There are at most 5 1s (pigeon hole principle)

(1) Put 1 in slot 1 and put another 1 in slot 3, 4,...,10 repeatedly, we get 8 numbers.

Next put 1 in stot 2,  and put anothe 1 in slot 4,...,10 repeatedly, we get 7 numbers.  In this way, we will get 8+7 +6 ... +1=36.
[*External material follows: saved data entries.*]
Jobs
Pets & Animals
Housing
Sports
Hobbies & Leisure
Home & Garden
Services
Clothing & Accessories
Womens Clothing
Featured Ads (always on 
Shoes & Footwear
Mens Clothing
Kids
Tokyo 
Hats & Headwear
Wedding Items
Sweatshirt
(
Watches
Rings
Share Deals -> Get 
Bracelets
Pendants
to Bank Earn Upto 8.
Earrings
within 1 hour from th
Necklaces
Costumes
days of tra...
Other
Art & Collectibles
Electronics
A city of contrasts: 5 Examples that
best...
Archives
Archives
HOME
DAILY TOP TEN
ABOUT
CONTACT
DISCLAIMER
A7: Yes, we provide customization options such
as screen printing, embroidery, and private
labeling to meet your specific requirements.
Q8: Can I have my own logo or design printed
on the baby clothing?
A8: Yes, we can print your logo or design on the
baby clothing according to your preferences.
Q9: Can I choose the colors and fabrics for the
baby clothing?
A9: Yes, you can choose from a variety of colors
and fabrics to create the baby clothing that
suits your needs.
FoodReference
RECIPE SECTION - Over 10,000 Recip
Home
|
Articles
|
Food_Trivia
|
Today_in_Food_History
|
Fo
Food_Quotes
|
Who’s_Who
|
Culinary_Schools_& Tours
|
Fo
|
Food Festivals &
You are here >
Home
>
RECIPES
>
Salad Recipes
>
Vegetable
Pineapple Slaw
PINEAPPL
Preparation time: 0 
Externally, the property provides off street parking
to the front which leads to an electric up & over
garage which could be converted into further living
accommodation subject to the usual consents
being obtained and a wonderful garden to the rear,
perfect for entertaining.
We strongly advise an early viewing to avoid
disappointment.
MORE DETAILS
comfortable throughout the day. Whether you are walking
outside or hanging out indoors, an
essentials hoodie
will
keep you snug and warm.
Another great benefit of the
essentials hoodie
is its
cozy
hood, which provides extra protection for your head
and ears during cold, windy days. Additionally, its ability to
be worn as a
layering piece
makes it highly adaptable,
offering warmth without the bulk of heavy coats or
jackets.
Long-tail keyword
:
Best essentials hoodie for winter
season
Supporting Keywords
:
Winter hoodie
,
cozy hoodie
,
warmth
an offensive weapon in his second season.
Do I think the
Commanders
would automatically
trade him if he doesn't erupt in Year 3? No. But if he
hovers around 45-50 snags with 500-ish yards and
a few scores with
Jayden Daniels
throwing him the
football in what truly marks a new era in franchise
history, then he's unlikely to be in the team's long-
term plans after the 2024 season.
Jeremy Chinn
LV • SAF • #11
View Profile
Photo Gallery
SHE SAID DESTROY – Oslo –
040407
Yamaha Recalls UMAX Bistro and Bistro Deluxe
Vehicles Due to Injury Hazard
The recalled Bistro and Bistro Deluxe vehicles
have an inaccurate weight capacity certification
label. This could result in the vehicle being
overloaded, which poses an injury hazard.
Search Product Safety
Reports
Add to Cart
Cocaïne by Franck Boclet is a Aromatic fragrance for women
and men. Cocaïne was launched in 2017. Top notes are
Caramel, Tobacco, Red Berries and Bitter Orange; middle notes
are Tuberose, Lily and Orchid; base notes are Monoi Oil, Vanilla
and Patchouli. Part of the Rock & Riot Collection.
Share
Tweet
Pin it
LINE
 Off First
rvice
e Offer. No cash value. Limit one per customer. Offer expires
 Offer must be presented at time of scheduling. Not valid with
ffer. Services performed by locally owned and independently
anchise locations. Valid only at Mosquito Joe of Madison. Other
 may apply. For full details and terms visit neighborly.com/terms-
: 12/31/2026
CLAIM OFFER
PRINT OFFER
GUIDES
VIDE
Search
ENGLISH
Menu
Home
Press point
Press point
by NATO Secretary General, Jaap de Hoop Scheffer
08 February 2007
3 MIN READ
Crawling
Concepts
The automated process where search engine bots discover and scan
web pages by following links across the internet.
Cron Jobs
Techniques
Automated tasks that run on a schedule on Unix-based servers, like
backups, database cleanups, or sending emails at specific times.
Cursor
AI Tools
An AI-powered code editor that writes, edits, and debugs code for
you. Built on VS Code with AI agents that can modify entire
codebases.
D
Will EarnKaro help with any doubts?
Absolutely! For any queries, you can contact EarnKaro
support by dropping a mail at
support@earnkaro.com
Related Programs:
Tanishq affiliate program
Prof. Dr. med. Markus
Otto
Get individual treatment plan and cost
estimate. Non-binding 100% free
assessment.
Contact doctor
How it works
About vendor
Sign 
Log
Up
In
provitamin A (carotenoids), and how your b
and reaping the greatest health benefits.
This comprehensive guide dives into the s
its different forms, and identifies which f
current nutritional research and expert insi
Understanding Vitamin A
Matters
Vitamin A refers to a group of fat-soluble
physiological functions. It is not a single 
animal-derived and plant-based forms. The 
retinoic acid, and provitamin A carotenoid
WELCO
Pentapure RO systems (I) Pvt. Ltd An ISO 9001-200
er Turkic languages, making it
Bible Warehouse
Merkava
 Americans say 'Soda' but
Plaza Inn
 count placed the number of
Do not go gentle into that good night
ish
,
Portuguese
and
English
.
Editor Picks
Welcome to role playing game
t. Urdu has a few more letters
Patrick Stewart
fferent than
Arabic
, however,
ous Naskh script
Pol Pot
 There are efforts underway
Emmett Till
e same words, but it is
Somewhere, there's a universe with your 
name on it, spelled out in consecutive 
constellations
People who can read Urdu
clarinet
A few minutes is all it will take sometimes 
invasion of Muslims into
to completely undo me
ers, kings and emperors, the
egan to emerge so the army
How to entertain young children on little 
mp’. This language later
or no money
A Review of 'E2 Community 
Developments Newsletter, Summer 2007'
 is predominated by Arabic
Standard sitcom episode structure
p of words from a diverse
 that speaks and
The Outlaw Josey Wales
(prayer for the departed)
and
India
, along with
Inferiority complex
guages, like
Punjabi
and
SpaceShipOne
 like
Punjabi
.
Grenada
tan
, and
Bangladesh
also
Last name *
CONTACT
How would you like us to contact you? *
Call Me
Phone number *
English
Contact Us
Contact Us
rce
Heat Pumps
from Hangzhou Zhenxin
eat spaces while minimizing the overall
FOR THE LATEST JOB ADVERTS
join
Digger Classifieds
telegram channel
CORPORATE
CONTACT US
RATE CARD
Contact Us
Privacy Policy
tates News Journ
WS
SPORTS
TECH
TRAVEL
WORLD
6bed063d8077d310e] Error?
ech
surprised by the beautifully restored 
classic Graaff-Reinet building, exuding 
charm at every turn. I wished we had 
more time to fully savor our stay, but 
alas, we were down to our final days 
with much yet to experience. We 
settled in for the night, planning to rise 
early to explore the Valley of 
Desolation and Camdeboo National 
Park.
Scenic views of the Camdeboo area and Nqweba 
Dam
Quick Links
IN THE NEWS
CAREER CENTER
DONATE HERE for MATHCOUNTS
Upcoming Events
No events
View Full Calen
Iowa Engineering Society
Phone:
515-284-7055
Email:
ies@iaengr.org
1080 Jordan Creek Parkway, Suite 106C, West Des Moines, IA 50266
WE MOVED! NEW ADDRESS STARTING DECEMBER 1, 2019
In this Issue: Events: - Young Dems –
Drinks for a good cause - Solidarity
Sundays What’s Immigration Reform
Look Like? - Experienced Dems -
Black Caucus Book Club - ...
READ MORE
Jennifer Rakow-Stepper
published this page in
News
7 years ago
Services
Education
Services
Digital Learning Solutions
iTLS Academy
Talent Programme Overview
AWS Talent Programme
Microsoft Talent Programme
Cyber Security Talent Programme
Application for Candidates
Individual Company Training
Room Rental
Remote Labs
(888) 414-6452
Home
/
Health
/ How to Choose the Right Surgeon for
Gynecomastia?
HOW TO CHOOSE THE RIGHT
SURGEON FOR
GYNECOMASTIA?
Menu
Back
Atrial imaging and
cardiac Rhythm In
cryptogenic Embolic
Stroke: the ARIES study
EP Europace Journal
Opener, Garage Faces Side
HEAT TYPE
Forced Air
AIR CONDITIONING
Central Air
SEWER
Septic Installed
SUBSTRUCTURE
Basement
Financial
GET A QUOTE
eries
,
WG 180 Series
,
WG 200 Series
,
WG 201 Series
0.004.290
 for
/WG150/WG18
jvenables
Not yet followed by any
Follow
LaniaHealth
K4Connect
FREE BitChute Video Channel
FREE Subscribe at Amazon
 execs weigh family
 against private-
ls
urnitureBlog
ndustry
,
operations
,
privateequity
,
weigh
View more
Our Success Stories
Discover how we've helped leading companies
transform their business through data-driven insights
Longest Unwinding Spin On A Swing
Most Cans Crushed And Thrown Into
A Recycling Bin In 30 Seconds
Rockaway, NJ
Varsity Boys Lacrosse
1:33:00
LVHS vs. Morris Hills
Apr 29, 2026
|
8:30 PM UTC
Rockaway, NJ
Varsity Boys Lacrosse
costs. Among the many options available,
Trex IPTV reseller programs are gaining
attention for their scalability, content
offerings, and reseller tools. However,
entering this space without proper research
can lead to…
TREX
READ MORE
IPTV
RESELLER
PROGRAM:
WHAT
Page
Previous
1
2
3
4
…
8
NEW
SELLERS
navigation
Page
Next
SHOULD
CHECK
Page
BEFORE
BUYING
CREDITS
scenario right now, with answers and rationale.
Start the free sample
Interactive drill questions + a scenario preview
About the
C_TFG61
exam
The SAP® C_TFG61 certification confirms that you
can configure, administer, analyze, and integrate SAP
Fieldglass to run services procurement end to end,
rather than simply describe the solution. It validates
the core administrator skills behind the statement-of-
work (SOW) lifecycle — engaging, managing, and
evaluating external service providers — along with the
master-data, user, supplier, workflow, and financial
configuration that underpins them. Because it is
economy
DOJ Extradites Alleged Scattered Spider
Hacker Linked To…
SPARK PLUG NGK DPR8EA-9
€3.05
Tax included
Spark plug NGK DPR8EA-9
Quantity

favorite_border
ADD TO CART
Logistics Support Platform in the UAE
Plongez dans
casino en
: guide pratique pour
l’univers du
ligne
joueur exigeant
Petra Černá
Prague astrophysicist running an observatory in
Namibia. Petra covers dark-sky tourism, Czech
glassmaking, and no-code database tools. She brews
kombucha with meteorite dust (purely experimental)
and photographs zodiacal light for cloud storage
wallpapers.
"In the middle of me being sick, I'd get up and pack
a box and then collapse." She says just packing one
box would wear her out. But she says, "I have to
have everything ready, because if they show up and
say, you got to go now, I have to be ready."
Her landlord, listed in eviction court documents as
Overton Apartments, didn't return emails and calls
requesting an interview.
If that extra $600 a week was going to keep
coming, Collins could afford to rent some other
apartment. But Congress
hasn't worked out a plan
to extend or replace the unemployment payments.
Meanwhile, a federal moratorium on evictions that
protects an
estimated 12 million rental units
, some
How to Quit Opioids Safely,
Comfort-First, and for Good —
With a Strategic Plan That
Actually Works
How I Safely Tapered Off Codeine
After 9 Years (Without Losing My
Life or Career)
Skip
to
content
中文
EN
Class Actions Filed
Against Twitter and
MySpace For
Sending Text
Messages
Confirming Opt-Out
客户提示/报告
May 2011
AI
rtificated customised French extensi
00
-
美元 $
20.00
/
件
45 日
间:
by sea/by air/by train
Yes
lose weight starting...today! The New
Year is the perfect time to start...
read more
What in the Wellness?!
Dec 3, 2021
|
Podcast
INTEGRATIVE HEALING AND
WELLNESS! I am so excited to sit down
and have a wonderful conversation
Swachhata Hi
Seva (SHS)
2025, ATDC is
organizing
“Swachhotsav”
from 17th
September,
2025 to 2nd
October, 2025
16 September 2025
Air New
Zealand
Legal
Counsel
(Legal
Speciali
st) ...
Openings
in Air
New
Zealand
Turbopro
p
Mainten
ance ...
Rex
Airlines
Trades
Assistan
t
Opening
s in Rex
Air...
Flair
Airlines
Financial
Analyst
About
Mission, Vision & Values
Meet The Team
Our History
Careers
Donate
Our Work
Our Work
(2)Now consider 3 1s.  Put 1 in slot 1 and put anothe 1 in slot 3, put the 3rd 1 in slot 5, 6,...,10, we get 6 numbers.  Then move the 1 from slot 3 to slot 4.  put the 3rd 1 in slot 6,...,10, we get 5 numbers. In this way, we will get 6+... +1=21.

(3)Next Put the first 1 in stot 2, and put the second 1 in slot 4.  Repeat step (2), we will get another 21 numbers.

(4) Now keep the first 1 in stot 2, put the second 1 in slot 5 and put the 3rd 1 in slot 7,...,10., we get 4 numbers.  Move the second and the third 1s as in step (2) , we will get additional 3,2 and1 numbers.  We get 4+...+1=10.

The sum now is 36+2x21+10=88.  The 5 1s will yield another number, bring the total to 89.  The 3 1s case is just a partial result since if we put the first 1 in slot 3, we will get more numbers.  When we use 4 1s, we will get even more numbers.